Risks for Therapy-Related MDS/AML

Project: Therapy-Related Leukemia Following Autologous Transplantation for Lymphoma

Project Leaders: Ravi Bhatia, M.D. (Scientific) / Smita Bhatia, M.D. (Clinical)

Therapy-related myelodysplasia/acute myeloid leukemia (t-MDS/AML) is a lethal complication of autologous hematopoietic cell transplantation (aHCT) lymphoma. t-MDS/AML is characterized by poor response to conventional chemotherapy, and median survival of <10 months and is the leading cause of non-relapse mortality among aHCT recipients for HL/NHL. It is generally believed that hematopoietic stem cells (HSCs) exposed to cytotoxic therapy suffer genomic damage leading to malignant transformation. However, high inter-individual variation in t-MDS/AML risk suggests a potential role for genetic susceptibility. Previous reports (using a candidate gene approach) suggest an association between germline single nucleotide polymorphisms (SNPs) and t-MDS/AML risk. We are conducting a genome-wide association study (GWAS: Illumina® HumanOmni5-Quad BeadChip platform; 303 cases; 606 controls) to identify germline variants associated with t-MDS/AML; top SNPs will contribute to creation of genetic profile. Somatic mutations in leukemia-associated genes DNMT3A, ASXL1, and TET2 seen in peripheral blood in ~10% of older healthy population, are associated with >10-fold increase in risk for subsequent leukemia; targeted next-generation sequencing will be used to identify driver mutations. We observed altered gene expression in PBSC samples from patients who subsequently developed t-MDS/AML when compared with patients who did not.
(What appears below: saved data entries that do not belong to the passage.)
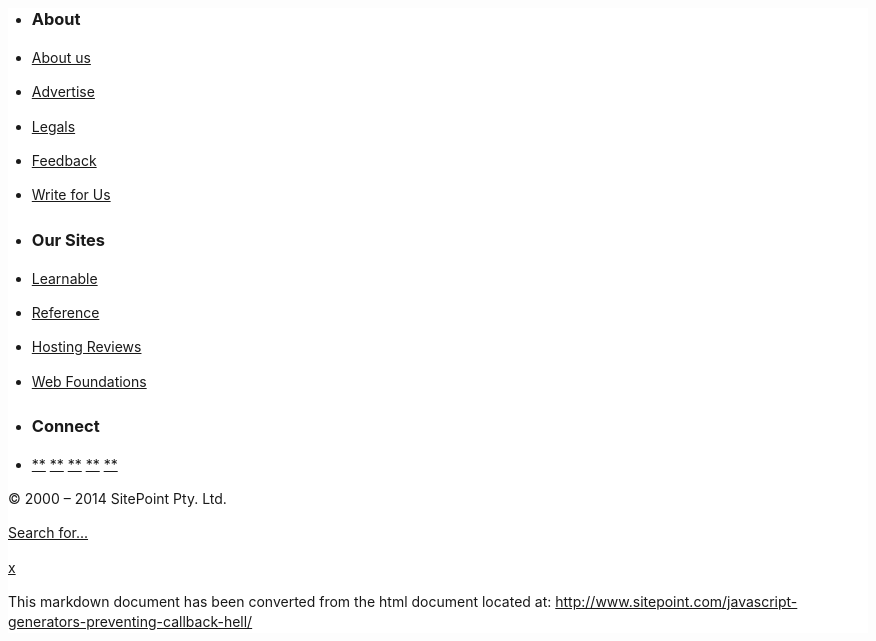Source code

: -   ### About

-   [About us](/about-us/)
-   [Advertise](/advertising)
-   [Legals](/legals)
-   [Feedback](mailto:feedback@sitepoint.com)
-   [Write for Us](/write-for-us)

-   ### Our Sites

-   [Learnable](https://learnable.com)
-   [Reference](http://reference.sitepoint.com)
-   [Hosting Reviews](/hosting-reviews/)
-   [Web Foundations](/web-foundations/)

-   ### Connect

-   [**](/feed) [**](/newsletter)
    [**](https://www.facebook.com/sitepoint)
    [**](http://twitter.com/sitepointdotcom)
    [**](https://plus.google.com/+sitepoint)

© 2000 – 2014 SitePoint Pty. Ltd.

[Search for...](#)

[x](#close)

This markdown document has been converted from the html document located at:
http://www.sitepoint.com/javascript-generators-preventing-callback-hell/
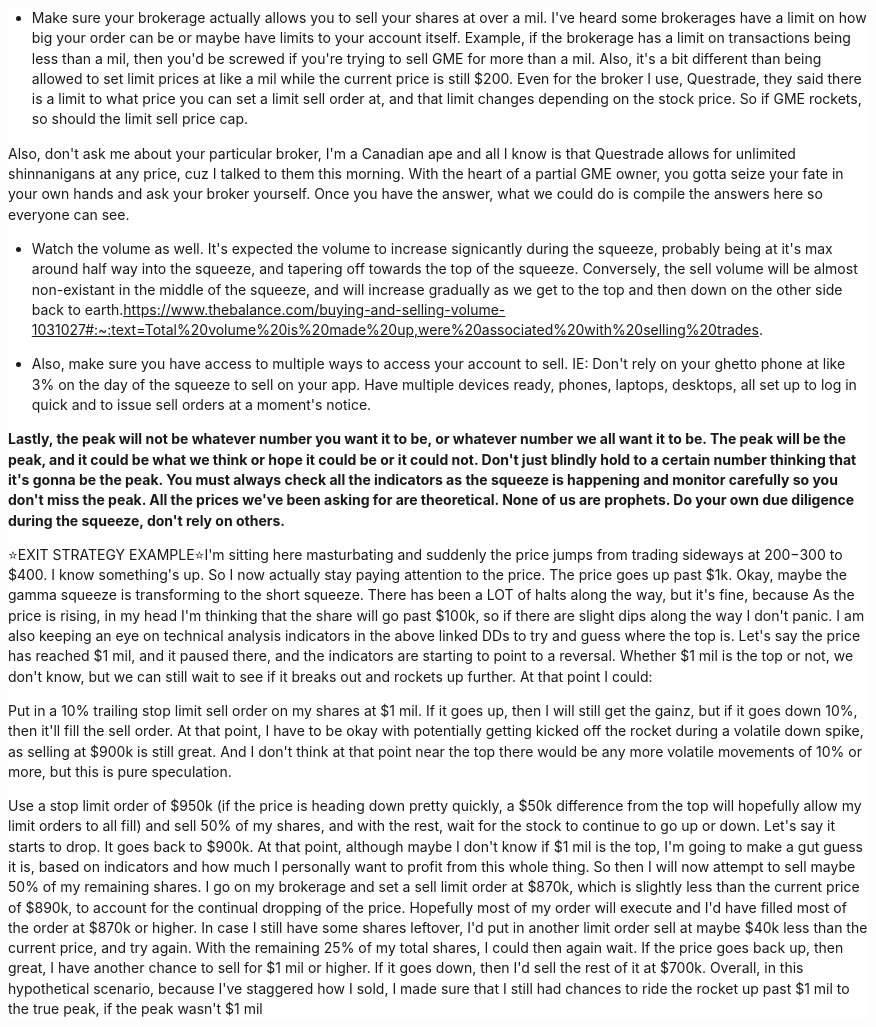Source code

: - Make sure your brokerage actually allows you to sell your shares at over a mil. I've heard some brokerages have a limit on how big your order can be or maybe have limits to your account itself. Example, if the brokerage has a limit on transactions being less than a mil, then you'd be screwed if you're trying to sell GME for more than a mil. Also, it's a bit different than being allowed to set limit prices at like a mil while the current price is still $200. Even for the broker I use, Questrade, they said there is a limit to what price you can set a limit sell order at, and that limit changes depending on the stock price. So if GME rockets, so should the limit sell price cap.

Also, don't ask me about your particular broker, I'm a Canadian ape and all I know is that Questrade allows for unlimited shinnanigans at any price, cuz I talked to them this morning. With the heart of a partial GME owner, you gotta seize your fate in your own hands and ask your broker yourself. Once you have the answer, what we could do is compile the answers here so everyone can see.

- Watch the volume as well. It's expected the volume to increase signicantly during the squeeze, probably being at it's max around half way into the squeeze, and tapering off towards the top of the squeeze. Conversely, the sell volume will be almost non-existant in the middle of the squeeze, and will increase gradually as we get to the top and then down on the other side back to earth.https://www.thebalance.com/buying-and-selling-volume-1031027#:~:text=Total%20volume%20is%20made%20up,were%20associated%20with%20selling%20trades.

- Also, make sure you have access to multiple ways to access your account to sell. IE: Don't rely on your ghetto phone at like 3% on the day of the squeeze to sell on your app. Have multiple devices ready, phones, laptops, desktops, all set up to log in quick and to issue sell orders at a moment's notice.

**Lastly, the peak will not be whatever number you want it to be, or whatever number we all want it to be. The peak will be the peak, and it could be what we think or hope it could be or it could not. Don't just blindly hold to a certain number thinking that it's gonna be the peak. You must always check all the indicators as the squeeze is happening and monitor carefully so you don't miss the peak. All the prices we've been asking for are theoretical. None of us are prophets. Do your own due diligence during the squeeze, don't rely on others.**

⭐EXIT STRATEGY EXAMPLE⭐I'm sitting here masturbating and suddenly the price jumps from trading sideways at $200-$300 to $400. I know something's up. So I now actually stay paying attention to the price. The price goes up past $1k. Okay, maybe the gamma squeeze is transforming to the short squeeze. There has been a LOT of halts along the way, but it's fine, because As the price is rising, in my head I'm thinking that the share will go past $100k, so if there are slight dips along the way I don't panic. I am also keeping an eye on technical analysis indicators in the above linked DDs to try and guess where the top is. Let's say the price has reached $1 mil, and it paused there, and the indicators are starting to point to a reversal. Whether $1 mil is the top or not, we don't know, but we can still wait to see if it breaks out and rockets up further. At that point I could:

Put in a 10% trailing stop limit sell order on my shares at $1 mil. If it goes up, then I will still get the gainz, but if it goes down 10%, then it'll fill the sell order. At that point, I have to be okay with potentially getting kicked off the rocket during a volatile down spike, as selling at $900k is still great. And I don't think at that point near the top there would be any more volatile movements of 10% or more, but this is pure speculation.

Use a stop limit order of $950k (if the price is heading down pretty quickly, a $50k difference from the top will hopefully allow my limit orders to all fill) and sell 50% of my shares, and with the rest, wait for the stock to continue to go up or down. Let's say it starts to drop. It goes back to $900k. At that point, although maybe I don't know if $1 mil is the top, I'm going to make a gut guess it is, based on indicators and how much I personally want to profit from this whole thing. So then I will now attempt to sell maybe 50% of my remaining shares. I go on my brokerage and set a sell limit order at $870k, which is slightly less than the current price of $890k, to account for the continual dropping of the price. Hopefully most of my order will execute and I'd have filled most of the order at $870k or higher. In case I still have some shares leftover, I'd put in another limit order sell at maybe $40k less than the current price, and try again. With the remaining 25% of my total shares, I could then again wait. If the price goes back up, then great, I have another chance to sell for $1 mil or higher. If it goes down, then I'd sell the rest of it at $700k. Overall, in this hypothetical scenario, because I've staggered how I sold, I made sure that I still had chances to ride the rocket up past $1 mil to the true peak, if the peak wasn't $1 mil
This information was used to develop a 38-gene PBSC classifier in an independent test set; this classifier will also contribute to the genomic profile. The elevated risk of t-MDS/AML after aHCT, coupled with the poor prognosis, present an unmet need for pre-aHCT identification of patients at increased risk for post-aHCT t-MDS/AML to guide use of alternative therapeutic options for HL/NHL management. We hypothesize that a combined clinical and genetic risk prediction model applied prior to aHCT will allow identification of HL/NHL patients at increased risk for post-aHCT t-MDS/AML. The City of Hope cohort with the available PBSC products will serve as the Discovery cohort (n=1,915). aHCT recipients for HL/NHL with PBSC product at the University of Nebraska or University of Minnesota will be utilized as an independent Validation cohort (n=2,036).
 
  • Specific Aim 1: To use the Discovery Cohort (COH), to develop a prediction model that includes clinical profile, as well as genetic profile, to optimize identification of patients at high risk for developing t-MDS/AML.
  • Specific Aim 2: To use an independent Validation Cohort (UMN+UNE), to test the validity of the optimized prediction model (Aim 1).